The pandemic situation in Russia is one of Putin's top problems at the moment. According to the Johns Hopkins Coronavirus Resource Center, Russia, with more than 3.5 million cases, has the fifth highest caseload in the world. (Though Russia's official reporting figures, especially on deaths, is said to be wildly inaccurate).
A series of other economic headaches are hitting hard: plummeting global oil prices, the disruption to the completion of Russia's $11 billion Nord Stream 2 gas pipeline project and punishing sanctions imposed after Russia illegally annexed Crimea in 2014 and invaded eastern Ukraine shortly afterward. An unpopular attempt in 2018 to raise the pension age infuriated many Russians and caused the ruling party's popularity to plummet.
Putin may have wanted to sideline Navalny at a time when incoming US President Joe Biden is distracted by crises like Covid-19, domestic violence and the foreign policy fires lit by outgoing Secretary of State Mike Pompeo (Taiwan, Cuba, Sudan) in his final days in office.

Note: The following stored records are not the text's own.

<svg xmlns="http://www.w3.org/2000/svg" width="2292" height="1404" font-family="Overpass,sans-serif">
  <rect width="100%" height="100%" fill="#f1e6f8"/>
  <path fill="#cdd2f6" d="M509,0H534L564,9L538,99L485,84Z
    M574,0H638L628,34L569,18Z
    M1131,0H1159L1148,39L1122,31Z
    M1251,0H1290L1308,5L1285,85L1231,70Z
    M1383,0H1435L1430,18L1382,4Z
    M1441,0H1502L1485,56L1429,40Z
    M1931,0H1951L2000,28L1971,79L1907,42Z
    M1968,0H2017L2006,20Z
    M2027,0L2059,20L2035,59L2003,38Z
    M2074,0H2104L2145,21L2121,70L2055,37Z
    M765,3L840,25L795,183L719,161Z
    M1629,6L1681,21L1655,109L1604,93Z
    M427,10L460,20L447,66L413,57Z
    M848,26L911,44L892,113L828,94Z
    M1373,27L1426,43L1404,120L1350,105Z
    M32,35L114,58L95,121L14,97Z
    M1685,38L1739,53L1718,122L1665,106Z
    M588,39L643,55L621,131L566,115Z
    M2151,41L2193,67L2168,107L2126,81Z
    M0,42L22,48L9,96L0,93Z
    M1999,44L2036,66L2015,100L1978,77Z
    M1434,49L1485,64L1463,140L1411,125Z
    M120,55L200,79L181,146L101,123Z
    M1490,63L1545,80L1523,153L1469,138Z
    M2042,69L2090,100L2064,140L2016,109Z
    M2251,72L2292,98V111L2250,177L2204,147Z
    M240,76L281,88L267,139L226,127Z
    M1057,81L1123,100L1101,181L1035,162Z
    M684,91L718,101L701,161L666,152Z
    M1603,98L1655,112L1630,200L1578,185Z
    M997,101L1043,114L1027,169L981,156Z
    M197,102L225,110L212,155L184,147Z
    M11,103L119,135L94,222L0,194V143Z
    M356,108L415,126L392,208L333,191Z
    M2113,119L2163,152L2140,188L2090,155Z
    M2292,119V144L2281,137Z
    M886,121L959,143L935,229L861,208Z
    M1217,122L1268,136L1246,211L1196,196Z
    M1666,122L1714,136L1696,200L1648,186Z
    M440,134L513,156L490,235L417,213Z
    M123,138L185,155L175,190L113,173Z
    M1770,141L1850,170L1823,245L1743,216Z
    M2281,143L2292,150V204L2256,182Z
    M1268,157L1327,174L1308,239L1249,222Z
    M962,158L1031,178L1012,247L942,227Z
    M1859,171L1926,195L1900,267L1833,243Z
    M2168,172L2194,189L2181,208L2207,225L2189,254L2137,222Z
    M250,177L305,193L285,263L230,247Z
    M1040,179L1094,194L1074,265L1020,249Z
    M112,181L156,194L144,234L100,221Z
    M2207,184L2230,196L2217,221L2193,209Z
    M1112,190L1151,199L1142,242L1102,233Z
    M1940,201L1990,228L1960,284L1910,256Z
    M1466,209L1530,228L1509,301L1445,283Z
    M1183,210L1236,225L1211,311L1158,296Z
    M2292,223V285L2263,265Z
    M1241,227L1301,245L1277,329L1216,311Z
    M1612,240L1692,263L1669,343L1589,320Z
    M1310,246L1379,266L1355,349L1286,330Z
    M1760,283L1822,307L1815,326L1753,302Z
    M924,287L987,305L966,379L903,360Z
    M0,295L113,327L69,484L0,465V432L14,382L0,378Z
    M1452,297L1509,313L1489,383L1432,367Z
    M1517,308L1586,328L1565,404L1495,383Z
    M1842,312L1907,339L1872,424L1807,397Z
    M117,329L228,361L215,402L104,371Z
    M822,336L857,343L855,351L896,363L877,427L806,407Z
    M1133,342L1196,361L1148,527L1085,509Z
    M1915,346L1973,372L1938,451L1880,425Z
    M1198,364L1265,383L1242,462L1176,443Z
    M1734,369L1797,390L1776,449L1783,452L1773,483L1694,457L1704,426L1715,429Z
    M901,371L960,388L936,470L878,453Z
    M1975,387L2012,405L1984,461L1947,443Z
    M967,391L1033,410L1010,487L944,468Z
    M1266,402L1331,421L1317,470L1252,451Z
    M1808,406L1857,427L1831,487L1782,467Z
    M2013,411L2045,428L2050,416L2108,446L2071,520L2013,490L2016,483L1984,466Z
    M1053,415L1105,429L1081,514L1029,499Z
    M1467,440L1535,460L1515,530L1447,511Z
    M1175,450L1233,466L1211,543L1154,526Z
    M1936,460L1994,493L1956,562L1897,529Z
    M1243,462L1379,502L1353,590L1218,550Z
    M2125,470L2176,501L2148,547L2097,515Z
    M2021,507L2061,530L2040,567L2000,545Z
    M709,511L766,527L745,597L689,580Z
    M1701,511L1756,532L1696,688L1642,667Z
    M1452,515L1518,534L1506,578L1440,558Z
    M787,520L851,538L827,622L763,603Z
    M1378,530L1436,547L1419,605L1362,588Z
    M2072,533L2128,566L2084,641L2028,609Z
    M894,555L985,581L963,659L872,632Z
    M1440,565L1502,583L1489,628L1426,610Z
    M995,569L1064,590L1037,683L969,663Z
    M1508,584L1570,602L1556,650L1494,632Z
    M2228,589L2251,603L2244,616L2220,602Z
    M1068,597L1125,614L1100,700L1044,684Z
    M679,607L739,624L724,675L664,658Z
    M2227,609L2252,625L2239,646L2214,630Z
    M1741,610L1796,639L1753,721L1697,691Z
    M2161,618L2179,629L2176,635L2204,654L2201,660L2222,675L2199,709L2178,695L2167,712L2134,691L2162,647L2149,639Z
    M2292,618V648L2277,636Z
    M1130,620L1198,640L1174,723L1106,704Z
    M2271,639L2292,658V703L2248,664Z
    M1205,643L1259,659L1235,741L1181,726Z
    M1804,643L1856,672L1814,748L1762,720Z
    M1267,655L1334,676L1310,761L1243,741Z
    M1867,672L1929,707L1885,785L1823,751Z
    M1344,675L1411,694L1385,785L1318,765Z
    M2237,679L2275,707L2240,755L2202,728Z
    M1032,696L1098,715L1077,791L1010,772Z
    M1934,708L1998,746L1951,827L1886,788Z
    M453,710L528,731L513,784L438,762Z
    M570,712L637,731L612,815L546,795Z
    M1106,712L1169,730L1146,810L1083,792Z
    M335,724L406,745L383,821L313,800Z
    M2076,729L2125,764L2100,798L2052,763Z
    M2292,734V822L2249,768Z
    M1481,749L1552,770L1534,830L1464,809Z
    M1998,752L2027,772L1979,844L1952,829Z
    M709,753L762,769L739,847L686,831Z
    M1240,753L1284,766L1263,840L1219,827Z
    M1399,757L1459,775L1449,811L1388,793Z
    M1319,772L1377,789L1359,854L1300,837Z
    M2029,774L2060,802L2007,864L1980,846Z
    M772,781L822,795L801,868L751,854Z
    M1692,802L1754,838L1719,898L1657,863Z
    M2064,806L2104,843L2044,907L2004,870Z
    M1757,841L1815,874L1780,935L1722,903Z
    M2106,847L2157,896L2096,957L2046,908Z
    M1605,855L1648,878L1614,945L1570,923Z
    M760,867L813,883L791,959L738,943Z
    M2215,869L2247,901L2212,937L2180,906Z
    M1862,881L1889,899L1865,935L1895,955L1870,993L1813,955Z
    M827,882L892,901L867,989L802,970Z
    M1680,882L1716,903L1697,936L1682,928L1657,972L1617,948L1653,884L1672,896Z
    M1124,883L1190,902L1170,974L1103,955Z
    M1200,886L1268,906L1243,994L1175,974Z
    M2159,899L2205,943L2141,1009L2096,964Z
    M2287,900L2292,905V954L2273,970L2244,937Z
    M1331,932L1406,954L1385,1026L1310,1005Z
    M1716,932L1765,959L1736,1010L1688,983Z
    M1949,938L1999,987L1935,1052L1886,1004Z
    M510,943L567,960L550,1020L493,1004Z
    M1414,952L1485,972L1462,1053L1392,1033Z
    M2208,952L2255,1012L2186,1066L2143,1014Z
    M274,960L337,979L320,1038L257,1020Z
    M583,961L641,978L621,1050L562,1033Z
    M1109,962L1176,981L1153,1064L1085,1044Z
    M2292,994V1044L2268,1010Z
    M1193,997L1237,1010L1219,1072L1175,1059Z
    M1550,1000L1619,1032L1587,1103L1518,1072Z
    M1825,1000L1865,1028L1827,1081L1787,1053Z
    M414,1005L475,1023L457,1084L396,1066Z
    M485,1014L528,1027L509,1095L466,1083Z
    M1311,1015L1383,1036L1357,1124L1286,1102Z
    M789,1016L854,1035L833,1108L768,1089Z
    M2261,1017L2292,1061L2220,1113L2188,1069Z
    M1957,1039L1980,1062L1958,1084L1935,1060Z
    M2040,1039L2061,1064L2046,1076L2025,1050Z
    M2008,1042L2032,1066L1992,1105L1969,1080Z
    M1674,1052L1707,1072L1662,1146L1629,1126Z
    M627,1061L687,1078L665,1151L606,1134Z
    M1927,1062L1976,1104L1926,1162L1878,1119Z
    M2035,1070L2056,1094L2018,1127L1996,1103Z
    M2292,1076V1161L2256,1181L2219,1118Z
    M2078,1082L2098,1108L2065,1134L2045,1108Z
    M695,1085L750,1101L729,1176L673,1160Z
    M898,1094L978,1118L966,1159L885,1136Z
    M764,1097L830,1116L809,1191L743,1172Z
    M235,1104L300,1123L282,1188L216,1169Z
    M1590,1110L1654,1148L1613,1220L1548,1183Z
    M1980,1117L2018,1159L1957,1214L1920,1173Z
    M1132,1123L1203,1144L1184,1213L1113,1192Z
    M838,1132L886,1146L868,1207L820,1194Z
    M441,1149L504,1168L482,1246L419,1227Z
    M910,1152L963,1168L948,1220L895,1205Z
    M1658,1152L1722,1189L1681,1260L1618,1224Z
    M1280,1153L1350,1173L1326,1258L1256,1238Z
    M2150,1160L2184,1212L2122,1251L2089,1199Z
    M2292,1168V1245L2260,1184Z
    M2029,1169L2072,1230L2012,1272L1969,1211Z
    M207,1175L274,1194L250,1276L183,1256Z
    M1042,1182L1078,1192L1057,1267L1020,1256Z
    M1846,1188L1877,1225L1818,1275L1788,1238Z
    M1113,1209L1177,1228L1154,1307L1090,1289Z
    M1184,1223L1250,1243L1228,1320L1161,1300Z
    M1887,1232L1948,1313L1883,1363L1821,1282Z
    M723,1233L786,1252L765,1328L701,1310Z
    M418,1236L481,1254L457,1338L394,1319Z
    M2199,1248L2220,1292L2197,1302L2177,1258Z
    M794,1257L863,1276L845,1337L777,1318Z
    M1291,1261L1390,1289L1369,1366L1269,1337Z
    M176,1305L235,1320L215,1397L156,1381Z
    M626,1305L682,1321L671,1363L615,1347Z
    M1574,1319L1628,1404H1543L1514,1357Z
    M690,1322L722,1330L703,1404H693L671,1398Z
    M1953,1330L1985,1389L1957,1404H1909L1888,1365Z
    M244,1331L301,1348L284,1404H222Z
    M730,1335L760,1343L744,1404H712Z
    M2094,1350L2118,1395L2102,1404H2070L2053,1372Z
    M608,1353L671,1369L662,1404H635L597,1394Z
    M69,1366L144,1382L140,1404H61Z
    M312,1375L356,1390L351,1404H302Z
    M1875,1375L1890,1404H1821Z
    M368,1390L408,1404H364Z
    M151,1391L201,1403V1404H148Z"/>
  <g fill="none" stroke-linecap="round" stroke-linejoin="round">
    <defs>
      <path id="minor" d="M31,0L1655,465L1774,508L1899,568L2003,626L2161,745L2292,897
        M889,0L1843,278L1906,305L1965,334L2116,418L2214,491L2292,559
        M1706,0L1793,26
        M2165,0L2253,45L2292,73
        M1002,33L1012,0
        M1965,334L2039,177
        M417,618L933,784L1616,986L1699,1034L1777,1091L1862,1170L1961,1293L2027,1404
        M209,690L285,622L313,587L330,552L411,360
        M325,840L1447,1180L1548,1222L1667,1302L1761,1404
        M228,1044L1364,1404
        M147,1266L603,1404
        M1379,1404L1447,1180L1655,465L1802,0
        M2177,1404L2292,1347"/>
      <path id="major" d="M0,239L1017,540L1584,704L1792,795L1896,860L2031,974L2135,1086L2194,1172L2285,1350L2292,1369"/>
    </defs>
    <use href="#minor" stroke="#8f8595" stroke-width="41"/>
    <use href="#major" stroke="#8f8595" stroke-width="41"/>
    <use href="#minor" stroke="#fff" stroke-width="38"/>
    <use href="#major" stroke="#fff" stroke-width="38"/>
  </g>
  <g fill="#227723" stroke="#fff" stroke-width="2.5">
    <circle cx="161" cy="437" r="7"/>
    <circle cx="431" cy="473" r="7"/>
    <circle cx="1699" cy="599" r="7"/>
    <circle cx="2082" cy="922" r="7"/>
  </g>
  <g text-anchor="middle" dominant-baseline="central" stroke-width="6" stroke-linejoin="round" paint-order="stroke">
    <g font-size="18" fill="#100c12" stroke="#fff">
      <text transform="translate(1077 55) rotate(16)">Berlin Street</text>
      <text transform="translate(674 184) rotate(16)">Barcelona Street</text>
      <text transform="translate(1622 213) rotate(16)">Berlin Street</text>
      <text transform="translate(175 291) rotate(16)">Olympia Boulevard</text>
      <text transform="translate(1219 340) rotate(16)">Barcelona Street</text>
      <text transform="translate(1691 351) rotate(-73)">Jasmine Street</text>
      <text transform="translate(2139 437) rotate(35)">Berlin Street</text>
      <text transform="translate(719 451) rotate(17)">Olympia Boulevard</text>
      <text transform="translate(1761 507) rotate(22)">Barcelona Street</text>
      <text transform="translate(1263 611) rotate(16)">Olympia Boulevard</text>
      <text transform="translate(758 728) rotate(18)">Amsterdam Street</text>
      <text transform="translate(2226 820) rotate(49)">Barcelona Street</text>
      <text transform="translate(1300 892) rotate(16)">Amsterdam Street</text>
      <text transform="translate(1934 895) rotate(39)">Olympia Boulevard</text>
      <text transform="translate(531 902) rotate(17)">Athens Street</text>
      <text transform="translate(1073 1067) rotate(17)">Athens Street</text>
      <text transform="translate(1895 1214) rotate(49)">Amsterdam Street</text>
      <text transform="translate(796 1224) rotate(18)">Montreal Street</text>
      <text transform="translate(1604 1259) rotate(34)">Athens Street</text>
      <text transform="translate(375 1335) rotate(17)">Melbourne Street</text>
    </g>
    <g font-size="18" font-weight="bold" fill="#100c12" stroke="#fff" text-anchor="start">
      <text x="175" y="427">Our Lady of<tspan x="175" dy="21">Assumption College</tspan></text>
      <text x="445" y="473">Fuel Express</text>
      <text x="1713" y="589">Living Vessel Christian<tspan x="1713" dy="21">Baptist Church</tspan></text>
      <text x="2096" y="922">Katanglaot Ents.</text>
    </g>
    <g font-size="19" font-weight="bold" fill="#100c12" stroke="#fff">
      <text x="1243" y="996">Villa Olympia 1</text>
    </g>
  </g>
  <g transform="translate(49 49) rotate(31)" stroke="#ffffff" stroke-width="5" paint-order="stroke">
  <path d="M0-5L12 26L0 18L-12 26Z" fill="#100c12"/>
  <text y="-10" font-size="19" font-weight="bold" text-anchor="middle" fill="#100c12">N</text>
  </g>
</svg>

Russia is certainly on Biden's agenda, with his incoming National Security Advisor Jake Sullivan already signaling a more activist approach, calling the attacks on Navalny "not just a violation of human rights, but an affront to the Russian people who want their voices heard."

But the new administration needs to play a more activist role. Biden needs to take this opportunity to forge a unified alliance among world leaders to confront Putin and renew pressure on him to lay off opposition leaders such as Navalny and Tikhanovskaya.

And to do it before Putin takes any more outrageous steps against those who speak out in opposition to him.